Skip to main content

Budget-aware, crash-survivable, resumable test supervisor that drives pytest from the outside. Federation-wide sibling of mgf-common under the mgf.* namespace.

Project description

mgf-test-supervisor

Budget-aware, crash-survivable, resumable test supervisor that drives pytest from the outside.

A sibling of mgf-common under the mgf.* namespace. Federation-standard test infrastructure (TS-22..TS-27).

Conformance: L2 per mgf-common/docs/standards/. Tracker: docs/inprogress/MGF_STANDARDS_CONFORMANCE.md. Runtime LG / CF / OB rules declined per the TS-23 stdlib-only constraint — full rationale in §3 of the tracker.

Why a supervisor (not a pytest plugin)

A pytest plugin lives inside pytest. If pytest crashes — interpreter deadlock, segfault in a C extension, a hook that infinite-loops — the plugin dies with it. The supervisor runs pytest as a subprocess. A pytest crash becomes just one more outcome to record.

What it gives you:

  • Hang detection. A per-test pytest-timeout (in-process) backed by an outer wall-clock SIGTERM → SIGKILL (out-of-process). Tests that genuinely hang are reported hung, not "still running."
  • Crash isolation. One chunk's segfault doesn't take the run with it. Subsequent chunks run. The crashed chunk's in-flight test is recorded crashed.
  • Budget-aware selection. Pass --budget 5m and the supervisor packs a greedy knapsack of tests under that wall-clock, biased to tier-0 + recently-failing tests.
  • Resumability. A run interrupted by SIGINT (or by your laptop sleeping) can be resumed with --resume. Already-completed tests aren't repeated.
  • Quarantine. Flaky tests auto-quarantine after 3-of-5 fails. They evict after 3 consecutive passes. No more "this test is flaky, ignore it" Slack pings.
  • Per-failure diagnostic bundles. Each failure writes one self-contained .txt under .gates/last-run/failures/ — pytest stdout/stderr, traceback, durations, environment fingerprint, daemon state (if configured). One file = one diagnostic.

+-------+

Directions »
(a) Set down the part of the mgf-test-supervisor description between "A pytest plugin lives" and "outcome to record.", inclusive.
(b) According to the mgf-test-supervisor description, after how many consecutive passes is a quarantined test evicted?
(c) Continue the mgf-test-supervisor description from the point where it stops.

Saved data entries

+-------+

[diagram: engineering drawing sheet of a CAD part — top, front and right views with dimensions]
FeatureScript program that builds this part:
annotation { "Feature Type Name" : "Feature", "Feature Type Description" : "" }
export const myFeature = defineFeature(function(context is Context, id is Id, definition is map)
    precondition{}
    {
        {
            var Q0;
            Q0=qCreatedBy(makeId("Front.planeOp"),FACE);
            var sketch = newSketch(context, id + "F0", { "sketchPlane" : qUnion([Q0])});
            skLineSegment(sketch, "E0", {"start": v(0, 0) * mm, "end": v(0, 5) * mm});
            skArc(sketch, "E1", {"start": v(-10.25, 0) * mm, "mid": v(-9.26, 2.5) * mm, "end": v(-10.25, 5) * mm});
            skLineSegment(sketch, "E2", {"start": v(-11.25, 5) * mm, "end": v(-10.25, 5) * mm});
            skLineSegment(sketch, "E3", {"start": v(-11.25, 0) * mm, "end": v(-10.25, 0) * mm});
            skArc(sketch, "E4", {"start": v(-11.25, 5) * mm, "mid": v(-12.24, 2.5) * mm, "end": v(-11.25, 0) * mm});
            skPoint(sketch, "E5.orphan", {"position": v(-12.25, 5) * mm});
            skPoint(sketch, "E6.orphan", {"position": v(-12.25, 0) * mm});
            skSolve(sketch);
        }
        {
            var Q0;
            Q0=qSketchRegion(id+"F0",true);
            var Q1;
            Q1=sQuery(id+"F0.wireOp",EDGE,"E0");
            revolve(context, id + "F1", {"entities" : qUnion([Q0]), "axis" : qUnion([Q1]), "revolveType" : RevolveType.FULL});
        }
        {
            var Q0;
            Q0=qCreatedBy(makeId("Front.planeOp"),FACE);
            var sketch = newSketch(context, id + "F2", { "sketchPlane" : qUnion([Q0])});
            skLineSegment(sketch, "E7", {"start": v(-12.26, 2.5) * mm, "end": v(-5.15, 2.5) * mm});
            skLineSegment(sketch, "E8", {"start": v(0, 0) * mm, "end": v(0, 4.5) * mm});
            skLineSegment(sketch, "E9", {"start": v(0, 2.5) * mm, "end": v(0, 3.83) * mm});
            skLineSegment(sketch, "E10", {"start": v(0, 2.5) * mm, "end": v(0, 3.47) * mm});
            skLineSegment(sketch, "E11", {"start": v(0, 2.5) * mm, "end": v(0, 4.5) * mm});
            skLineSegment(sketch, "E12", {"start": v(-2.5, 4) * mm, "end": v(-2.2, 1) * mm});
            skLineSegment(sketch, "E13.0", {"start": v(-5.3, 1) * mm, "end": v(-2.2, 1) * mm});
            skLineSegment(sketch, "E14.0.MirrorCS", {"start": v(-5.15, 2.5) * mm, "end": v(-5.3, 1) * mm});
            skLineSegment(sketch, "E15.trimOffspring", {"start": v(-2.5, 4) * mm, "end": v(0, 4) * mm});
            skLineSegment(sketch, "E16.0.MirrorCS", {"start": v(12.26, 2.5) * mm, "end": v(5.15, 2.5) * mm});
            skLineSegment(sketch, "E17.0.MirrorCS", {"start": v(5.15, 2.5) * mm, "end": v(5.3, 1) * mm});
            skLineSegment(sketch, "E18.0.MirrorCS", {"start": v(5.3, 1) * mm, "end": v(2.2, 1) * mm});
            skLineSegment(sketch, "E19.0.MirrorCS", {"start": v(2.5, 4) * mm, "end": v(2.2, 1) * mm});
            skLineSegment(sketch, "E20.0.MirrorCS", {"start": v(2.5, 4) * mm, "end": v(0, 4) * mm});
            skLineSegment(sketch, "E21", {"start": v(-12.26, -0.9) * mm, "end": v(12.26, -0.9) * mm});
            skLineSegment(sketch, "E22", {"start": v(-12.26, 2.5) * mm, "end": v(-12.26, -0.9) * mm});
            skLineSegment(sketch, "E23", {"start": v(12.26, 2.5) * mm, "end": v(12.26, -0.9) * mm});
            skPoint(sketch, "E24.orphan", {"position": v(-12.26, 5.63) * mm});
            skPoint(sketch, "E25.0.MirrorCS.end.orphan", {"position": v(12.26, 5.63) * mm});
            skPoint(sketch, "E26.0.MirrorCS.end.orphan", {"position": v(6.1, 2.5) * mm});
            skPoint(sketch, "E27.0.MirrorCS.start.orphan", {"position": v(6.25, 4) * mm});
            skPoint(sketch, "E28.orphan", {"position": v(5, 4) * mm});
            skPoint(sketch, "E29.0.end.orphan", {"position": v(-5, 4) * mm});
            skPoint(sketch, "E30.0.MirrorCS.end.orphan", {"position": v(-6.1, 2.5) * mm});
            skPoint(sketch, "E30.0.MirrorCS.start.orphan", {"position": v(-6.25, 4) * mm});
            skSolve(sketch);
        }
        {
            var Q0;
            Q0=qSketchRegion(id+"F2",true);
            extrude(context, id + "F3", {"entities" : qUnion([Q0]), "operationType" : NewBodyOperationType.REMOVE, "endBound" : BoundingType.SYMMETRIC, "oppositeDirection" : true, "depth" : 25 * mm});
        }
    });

+-------+

Outputs by task »
(a)
A pytest plugin lives inside pytest. If pytest crashes — interpreter deadlock, segfault in a C extension, a hook that infinite-loops — the plugin dies with it. The supervisor runs pytest as a subprocess. A pytest crash becomes just one more outcome to record.

(b) After 3 consecutive passes.

(c)
  • JSONL outcomes. .gates/last-run/run.jsonl is append-only and parseable. Read via mgf.common.testing.TestRecord.from_jsonl_line(...) or any JSON-aware tool.

Install

uv add --dev mgf-test-supervisor   # once published to PyPI

Until PyPI publish, install from Codeberg:

uv add --dev "mgf-test-supervisor @ git+ssh://git@codeberg.org/magogi-admin/mgf-test-supervisor.git"

You also need pytest-timeout for the per-test timeout that backs the supervisor's outer wall-clock:

uv add --dev "pytest-timeout>=2.3,<3"

Adopting in your project

Three steps:

1. Install the dep (above) + pytest-timeout.

2. Add the pytest config to your pyproject.toml.

[tool.pytest.ini_options]
timeout = 30
timeout_method = "thread"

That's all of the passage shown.